## Task prompt
Repeat the line that contains "If you are a" exactly, along with each following line up to and including the last line of the entries.

## Material supplied
********

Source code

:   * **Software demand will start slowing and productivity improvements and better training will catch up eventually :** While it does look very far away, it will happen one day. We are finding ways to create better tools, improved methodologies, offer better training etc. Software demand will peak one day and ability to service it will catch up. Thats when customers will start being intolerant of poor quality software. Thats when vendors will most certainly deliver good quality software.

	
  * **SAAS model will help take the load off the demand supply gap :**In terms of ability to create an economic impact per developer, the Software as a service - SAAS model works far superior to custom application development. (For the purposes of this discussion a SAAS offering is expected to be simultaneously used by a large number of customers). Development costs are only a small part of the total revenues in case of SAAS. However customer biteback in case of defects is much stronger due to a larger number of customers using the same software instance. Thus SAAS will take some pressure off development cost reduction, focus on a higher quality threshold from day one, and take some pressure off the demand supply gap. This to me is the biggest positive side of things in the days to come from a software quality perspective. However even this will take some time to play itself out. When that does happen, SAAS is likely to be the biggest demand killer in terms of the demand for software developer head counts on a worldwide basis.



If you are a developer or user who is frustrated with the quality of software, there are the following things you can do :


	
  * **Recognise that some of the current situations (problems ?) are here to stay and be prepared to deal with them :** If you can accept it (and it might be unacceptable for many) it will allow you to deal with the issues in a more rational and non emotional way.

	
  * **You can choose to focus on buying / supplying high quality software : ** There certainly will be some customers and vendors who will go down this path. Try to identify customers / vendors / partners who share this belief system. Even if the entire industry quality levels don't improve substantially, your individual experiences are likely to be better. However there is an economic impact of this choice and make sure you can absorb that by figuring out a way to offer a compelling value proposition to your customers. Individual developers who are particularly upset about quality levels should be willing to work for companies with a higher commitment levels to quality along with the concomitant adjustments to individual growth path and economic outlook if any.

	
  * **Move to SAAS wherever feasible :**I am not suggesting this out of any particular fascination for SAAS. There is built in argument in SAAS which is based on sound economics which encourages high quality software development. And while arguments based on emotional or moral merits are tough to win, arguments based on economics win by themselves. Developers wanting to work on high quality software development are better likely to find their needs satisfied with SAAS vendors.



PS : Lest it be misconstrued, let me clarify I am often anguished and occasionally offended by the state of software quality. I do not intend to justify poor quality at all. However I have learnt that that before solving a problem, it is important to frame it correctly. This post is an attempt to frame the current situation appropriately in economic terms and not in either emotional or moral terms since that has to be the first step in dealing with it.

********

## Answer section
If you are a developer or user who is frustrated with the quality of software, there are the following things you can do :


	
  * **Recognise that some of the current situations (problems ?) are here to stay and be prepared to deal with them :** If you can accept it (and it might be unacceptable for many) it will allow you to deal with the issues in a more rational and non emotional way.

	
  * **You can choose to focus on buying / supplying high quality software : ** There certainly will be some customers and vendors who will go down this path. Try to identify customers / vendors / partners who share this belief system. Even if the entire industry quality levels don't improve substantially, your individual experiences are likely to be better. However there is an economic impact of this choice and make sure you can absorb that by figuring out a way to offer a compelling value proposition to your customers. Individual developers who are particularly upset about quality levels should be willing to work for companies with a higher commitment levels to quality along with the concomitant adjustments to individual growth path and economic outlook if any.

	
  * **Move to SAAS wherever feasible :**I am not suggesting this out of any particular fascination for SAAS. There is built in argument in SAAS which is based on sound economics which encourages high quality software development. And while arguments based on emotional or moral merits are tough to win, arguments based on economics win by themselves. Developers wanting to work on high quality software development are better likely to find their needs satisfied with SAAS vendors.



PS : Lest it be misconstrued, let me clarify I am often anguished and occasionally offended by the state of software quality. I do not intend to justify poor quality at all. However I have learnt that that before solving a problem, it is important to frame it correctly. This post is an attempt to frame the current situation appropriately in economic terms and not in either emotional or moral terms since that has to be the first step in dealing with it.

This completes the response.